● **Assigned task A**:
In the comment thread, how much in federal contracts went in fiscal 2009 to contractors cited for violating federal labor laws?
● **Assigned task B**:
Write the next part of the comment thread, picking up right after its last line.

● **Extracted text**:

Conrad argues that "A small number of innovators and investors may have earned disproportionate billions as the I.T. industry grew, but they got that money by competing to constantly improve their products and simultaneously lower prices. Their work has helped everyone get a lot more value."

I would counter that in the case of Microsoft, it arguably began with a marginal product that dominated the market because its business deals in the early days stifled competition through monopolistic practices. (Bill Gates’ father was a successful lawyer and he no doubt advised his son on the fine points of product licensing and other such).

In comparison, the Firefox web browser is an example of a free, open-source project that is, in my view, a better product than Microsoft Internet Explorer. Another example of a free, open-source project is Wikipedia. Also, some of the profit earned by the I.T. industry is due to using cheap foreign labor, like oppressive production facilities in China that make Apple products. Conrad does not address social or environmental off-balance sheet costs, like environmental degradation outside the U.S. by the toxic computer manufacturing process.

James F Traynor said...

Karen,

You're right about Lugar. One of the few decent politicians. And they really are rare. As I remember, he also bucked the Reagen administration from backing the Marcos regime when it was overthrown by a popular uprising.

Denis Neville said...

@ Neil - re: labor quote attributed to Abraham Lincoln

Yet, the man from the land of Lincoln, Obama, dumps on Lincoln and labor.

From Salon’s Josh Eidelson, “ Taxes for union busting - Government contractors are using taxpayer-bought space to crack down on labor -- and Obama's letting it slide”

“A 2010 report from the Government Accountability Office found that the federal government had awarded over $6 billion in contracts in fiscal 2009 to contractors that had been cited for violating federal labor laws, from wage and hour rules to organizing rights. Earlier in 2010, the New York Times reported that the White House was planning to implement a “high road” contracting policy that would direct more government contracts to companies with better labor and environmental records. But by 2011, Obama OMB nominee Heather Higginbottom told senators in a confirmation hearing that there were no such plans afoot.

http://www.salon.com/2012/04/25/taxes_for_union_busting/singleton/

“I see in the near future a crisis approaching that unnerves me and causes me to tremble for the safety of my country. ... corporations have been enthroned and an era of corruption in high places will follow, and the money power of the country will endeavor to prolong its reign by working upon the prejudices of the people until all wealth is aggregated in a few hands and the Republic is destroyed. “ - President Abraham Lincoln, Nov. 21, 1864, letter to Col. William F. Elkins

Alas,

“Now as through this world I ramble, I see lots of funny men, Some rob you with a six gun, And some with a fountain pen.”- Woody Guthrie, “Pretty Boy Floyd”

(Items from a data source)
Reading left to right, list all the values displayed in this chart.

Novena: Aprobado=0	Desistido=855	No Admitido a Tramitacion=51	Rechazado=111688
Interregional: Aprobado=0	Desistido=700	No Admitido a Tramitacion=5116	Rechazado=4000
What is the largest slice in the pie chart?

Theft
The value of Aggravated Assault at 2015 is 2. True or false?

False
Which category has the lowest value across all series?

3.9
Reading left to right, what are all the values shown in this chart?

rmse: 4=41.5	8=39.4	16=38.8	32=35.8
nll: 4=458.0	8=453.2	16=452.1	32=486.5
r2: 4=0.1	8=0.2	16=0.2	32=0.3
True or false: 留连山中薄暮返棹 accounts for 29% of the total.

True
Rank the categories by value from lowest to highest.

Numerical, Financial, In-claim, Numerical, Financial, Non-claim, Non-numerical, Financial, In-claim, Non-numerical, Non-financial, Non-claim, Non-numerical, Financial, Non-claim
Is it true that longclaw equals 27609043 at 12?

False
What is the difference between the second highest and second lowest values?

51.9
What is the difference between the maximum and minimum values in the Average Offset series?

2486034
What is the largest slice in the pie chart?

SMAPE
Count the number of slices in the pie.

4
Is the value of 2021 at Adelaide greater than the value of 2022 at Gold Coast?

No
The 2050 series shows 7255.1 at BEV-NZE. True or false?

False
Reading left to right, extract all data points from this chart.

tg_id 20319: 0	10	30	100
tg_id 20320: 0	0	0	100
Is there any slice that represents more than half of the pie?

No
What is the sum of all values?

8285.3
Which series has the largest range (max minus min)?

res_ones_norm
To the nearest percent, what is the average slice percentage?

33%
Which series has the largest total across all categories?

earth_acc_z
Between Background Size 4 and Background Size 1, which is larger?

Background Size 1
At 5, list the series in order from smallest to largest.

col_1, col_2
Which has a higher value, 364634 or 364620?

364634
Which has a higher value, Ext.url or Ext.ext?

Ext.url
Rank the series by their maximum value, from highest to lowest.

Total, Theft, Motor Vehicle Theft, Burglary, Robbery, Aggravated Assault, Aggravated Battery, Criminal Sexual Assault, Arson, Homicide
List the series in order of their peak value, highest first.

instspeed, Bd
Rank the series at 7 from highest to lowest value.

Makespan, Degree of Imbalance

● **Exercise output A**:
Over $6 billion.

● **Exercise output B**:
Mendoza to Tanner: "I am a brigand; I live by robbing the rich." Tanner to Mendoza: "I am a gentleman; I live by robbing the poor. Shake hands." George Bernard Shaw, “Man and Superman”

Elizabeth Adams said...

We had an awesome speaker at our local junior college yesterday. Dolores Huerta is the most amazing octagenarian I have ever met. She made numerous positive references to Occupy, none of which (no surprise) made it into the newspaper article.

http://www.appeal-democrat.com/news/huerta-115913-college-program.html

Anonymous said...

Ms. Garcia, how did you become so filled with sheer hatred of so many people? And if you really believe half the things you blog about why do you continue to live in this country?

Neil Gillespie said...

@Karen,

$120 million for The Scream? The Royal Family of Qatar allegedly purchased The Scream according to this link, which has video of the Sotheby’s auction drama.

http://www.vg.no/rampelys/artikkel.php?artid=10057740

The hammer price was $107 million, with over $12 million in buyer’s premium added to bring the total to a record-setting $119,922,500.

Now maybe Sotheby’s can afford to keep the previously locked-out workers on the job? Maybe not. Pinching pennies is the way to great wealth, right?

There is something obscene in a world where a piece of pastel-colored cardboard sells for $120 million, even if the image is a great icon. Guess that is the value of an illusion. Paintings are just illusions, not real life.

Kinda reminds me of an illusion of mine in 2008 when I voted for hope and change. For me the illusion of Obama turned into a disappointing reality.

As for the last comment by Anonymous, I disagree, and see your work as a voice supporting people, and not "sheer hatred of so many people". While some may see value in a $120 million pastel-colored piece of cardboard, you see value in the injured, the forgotten, the damned, and ordinary people. You are a lover of humanity.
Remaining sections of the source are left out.